Both Steve and Sam were waiting for Bucky to get home. When he did, they ambushed him on how it went. Sam was excited that Bucky even went out. Steve concerned for them both. Bucky wasn’t the same person, and he suspected that she wasn’t either.
When Bucky told them what happened, Steve all but exploded.
“I yelled at her,” Bucky mumbled.
“And did she yell back at least,” Sam asked seemingly hopeful that she had tried to stand up for herself like he knew she could.
“She cried,” Bucky whispered, just loud enough for them to hear.
Steve turned to look at Bucky, “Jesus Buck. Why?”
“Steve you should see the apartment, it looks exactly the same. She acts like she did back then. She does everything but dress like it. She’s hiding in the past.”

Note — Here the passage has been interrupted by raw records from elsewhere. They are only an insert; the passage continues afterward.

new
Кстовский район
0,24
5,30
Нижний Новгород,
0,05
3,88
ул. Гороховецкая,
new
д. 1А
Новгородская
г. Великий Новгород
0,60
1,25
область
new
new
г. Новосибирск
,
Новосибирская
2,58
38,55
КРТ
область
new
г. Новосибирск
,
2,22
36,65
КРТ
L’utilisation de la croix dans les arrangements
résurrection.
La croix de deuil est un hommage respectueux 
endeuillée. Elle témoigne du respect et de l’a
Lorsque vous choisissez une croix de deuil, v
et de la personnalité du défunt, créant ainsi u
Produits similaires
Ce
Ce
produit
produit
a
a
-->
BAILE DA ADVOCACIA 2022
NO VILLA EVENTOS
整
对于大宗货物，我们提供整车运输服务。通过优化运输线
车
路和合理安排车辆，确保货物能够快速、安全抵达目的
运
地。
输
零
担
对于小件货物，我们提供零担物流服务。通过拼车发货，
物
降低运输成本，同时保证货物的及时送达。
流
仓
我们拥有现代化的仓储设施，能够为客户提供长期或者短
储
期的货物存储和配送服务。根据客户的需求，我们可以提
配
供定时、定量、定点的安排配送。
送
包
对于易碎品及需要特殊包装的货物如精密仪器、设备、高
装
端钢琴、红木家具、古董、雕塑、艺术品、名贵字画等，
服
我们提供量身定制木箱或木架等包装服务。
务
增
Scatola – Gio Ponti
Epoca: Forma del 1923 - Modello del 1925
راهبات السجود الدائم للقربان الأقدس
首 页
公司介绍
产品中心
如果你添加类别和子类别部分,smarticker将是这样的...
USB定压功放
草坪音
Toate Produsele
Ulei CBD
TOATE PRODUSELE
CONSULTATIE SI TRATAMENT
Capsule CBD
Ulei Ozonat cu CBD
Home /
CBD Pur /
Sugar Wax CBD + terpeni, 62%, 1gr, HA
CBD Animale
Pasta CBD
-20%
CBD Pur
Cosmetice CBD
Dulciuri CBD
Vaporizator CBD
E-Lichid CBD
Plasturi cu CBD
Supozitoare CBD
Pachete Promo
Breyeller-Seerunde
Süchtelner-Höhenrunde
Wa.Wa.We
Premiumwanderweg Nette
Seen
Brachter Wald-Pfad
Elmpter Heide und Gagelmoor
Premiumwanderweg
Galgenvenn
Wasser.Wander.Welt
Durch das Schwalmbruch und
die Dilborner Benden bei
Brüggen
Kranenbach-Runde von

Sam put his hand on Bucky’s arm. “That’s how some people cope with trauma. They live like they’re back in a time where they were happy. With as many triggers as she has, I would almost expect that. We can’t take away someone’s coping mechanism just because we don’t agree with it.”
“You have to go back and apologize Buck,” Steve sighed, and with that, Steve left.
Sam let out a small sigh. “She’s just as lost as you are. She told me about her fiancé before the war. I didn’t know that it was you then, but she loved you with everything in her heart, and from where I was standing during that conversation, she still loves you. You gotta give her a chance.”
“I’m not the same person Sam. She loved the old me, back when I was whole. She doesn’t want this mess now.”
“Do you know that for sure? Did you give her a chance to decide that herself, or did you make up her mind for her.”